I feel that the impetus of the arts scene in Philly is one of absolute possibility. There’s a lot of pluck and nerve, as well as curiosity among Philly artists. I also find the community unbelievably tight and strong. The spirit of doing, the closeness of artists across disciplines combined with the relatively low cost of living make Philly ideal for experimentation and making. I have been blown away by the number of opportunities I’ve had here, as well as the support
of and interest in my work.

You’ve cited the work of 70s-era American comedians and their ability to “crack open dangerous truths” as a source of inspiration. What truths are you interested in uncovering as an artist? And what do you hope audiences take away from experiencing your work?

If I had to pare down what I hope are myriad interests of mine into an essential question, I’d have to say I’m most interested in paradox, the ways in which we act against our own interests.
I guess I articulate these inconsistencies of ours as lies, so the truths are the paradoxes we shun, but with which we nevertheless live. I think humor has the incredible gift of allowing us to both confront and celebrate our paradoxical natures, as opposed to deliberately overlooking them out of a sense of shame. If I hope the audience takes anything away (besides a desire to return and see something else), I hope it’s the capacity to recognize and speak to these paradoxes.

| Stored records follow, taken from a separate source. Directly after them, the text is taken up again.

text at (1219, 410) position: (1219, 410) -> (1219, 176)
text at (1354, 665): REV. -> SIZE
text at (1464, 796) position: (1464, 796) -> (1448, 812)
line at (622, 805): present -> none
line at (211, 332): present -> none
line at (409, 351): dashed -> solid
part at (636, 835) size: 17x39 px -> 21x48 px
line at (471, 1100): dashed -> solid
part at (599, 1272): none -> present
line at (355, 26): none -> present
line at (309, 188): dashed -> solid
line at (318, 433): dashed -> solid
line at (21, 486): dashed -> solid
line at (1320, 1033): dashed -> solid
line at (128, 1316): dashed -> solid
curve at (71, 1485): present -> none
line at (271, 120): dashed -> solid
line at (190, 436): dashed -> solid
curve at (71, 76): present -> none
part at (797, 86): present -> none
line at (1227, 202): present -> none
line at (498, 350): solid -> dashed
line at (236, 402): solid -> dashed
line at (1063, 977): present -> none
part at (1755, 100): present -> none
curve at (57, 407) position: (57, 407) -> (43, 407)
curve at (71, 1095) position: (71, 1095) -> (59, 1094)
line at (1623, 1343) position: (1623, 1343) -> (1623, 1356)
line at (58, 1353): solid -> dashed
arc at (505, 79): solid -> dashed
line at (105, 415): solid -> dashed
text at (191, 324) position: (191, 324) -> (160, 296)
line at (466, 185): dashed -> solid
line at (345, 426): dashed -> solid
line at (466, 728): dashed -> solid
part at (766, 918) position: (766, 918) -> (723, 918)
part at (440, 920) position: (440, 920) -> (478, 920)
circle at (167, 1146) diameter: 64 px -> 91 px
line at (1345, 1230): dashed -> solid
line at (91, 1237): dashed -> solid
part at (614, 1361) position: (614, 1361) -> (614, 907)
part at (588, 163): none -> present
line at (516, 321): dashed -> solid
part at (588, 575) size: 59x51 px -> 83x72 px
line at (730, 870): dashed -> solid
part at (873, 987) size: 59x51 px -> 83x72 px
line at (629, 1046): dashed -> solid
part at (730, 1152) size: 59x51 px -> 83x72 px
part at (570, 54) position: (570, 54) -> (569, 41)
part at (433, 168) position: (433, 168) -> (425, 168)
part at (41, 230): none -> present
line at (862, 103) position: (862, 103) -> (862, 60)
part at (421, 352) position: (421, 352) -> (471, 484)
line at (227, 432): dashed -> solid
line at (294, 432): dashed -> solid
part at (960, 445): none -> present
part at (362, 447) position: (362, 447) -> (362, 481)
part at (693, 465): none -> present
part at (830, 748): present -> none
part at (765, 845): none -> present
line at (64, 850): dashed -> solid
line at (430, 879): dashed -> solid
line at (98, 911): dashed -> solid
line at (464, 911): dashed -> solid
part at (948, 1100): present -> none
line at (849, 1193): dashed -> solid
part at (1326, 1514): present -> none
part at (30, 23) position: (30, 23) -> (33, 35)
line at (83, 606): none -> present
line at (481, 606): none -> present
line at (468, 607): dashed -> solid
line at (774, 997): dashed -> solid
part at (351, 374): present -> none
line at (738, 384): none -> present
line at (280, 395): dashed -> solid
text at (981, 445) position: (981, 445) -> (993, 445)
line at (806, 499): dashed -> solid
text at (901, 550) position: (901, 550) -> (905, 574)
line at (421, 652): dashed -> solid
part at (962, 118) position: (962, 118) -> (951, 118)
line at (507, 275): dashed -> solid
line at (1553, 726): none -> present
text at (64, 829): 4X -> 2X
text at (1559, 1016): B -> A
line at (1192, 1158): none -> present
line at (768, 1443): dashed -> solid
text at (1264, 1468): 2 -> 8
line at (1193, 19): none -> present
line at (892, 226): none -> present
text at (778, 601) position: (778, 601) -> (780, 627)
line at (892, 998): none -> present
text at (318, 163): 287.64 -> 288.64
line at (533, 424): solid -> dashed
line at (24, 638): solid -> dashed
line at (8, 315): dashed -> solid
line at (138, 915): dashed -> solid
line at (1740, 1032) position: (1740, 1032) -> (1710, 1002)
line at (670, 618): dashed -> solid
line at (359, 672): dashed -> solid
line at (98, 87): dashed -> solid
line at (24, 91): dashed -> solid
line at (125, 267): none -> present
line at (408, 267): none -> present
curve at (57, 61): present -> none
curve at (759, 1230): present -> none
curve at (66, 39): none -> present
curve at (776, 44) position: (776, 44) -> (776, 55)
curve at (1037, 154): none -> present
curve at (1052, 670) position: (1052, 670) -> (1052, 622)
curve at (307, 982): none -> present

How does your approach shift as a performer when acting as an interpreter of others’ work versus a creator of original material? What is constant for you in either role?

I don’t think it should be different, but I’m afraid it tends to be. Things one makes oneself come from inside and bubble out. There’s a way everything articulated in such work is germane to who I am—performance or not—so there’s a natural flow and confidence in the material. When I’m interpreting the work of someone else, there’s a necessary separation that I fear compromises the work. In those cases, I work harder as a performer to conquer my own ego in order to support the piece the lead artist wants to make.

What single ethical consideration most impacts the decisions you make as an artist?

If I were to be perfectly honest, can what I’m doing at all change things? If not, how might it?

What was the first work of art that really mattered to you? Did it influence your approach to your work?

“Purple Rain,” both the album and the movie. My cousin and I rocked out to and sang that album at full volume whenever we could. I remember begging my parents to let me see the film as I felt a real affinity, a real kinship to Prince. I finally got to see an edited version and it was worth the fight. I think the style, the attitude, and the music had quite an impact on me—one that’s not exactly identifiable, but I nevertheless feel it spiritually.

What music are you listening to and/or which books are on your bedside table?

I’m deep in research for a piece right now, so I’m reading Ned Sublette’s “The World that Made New Orleans: From Spanish Silver to Congo Square” and “The American Slave Coast: A History of the Slave Breeding Industry.” Besides Sublette, there’s Eugene D. Genovese’s “Roll, Jordan, Roll: The World the Slaves Made,” “Warfare in the American Homeland: Policing and Prison in a Penal Democracy [Joy James, editor],” Michelle Alexander’s “The New Jim Crow,” and Sven Beckert’s “Slavery’s Capitalism: A New History of American Economic Development.” A new album I’m about to listen to is Frank Ocean’s “Blond(e).”

If you could collaborate with anyone alive today, who would it be?

A partial list in alphabetical order: Andre 3000, Aziz Ansari, Angela Davis, Viola Davis, Branden Jacobs-Jenkins, Jim Jarmusch, Kendrick Lamar, Young Jean Lee, Kate McKinnon, Steve McQueen, Janelle Monáe, Fred Moten, Michelle Obama, RuPaul, Hank Willis Thomas, Carrie Mae Weems, Jesse Williams, and Serena Williams.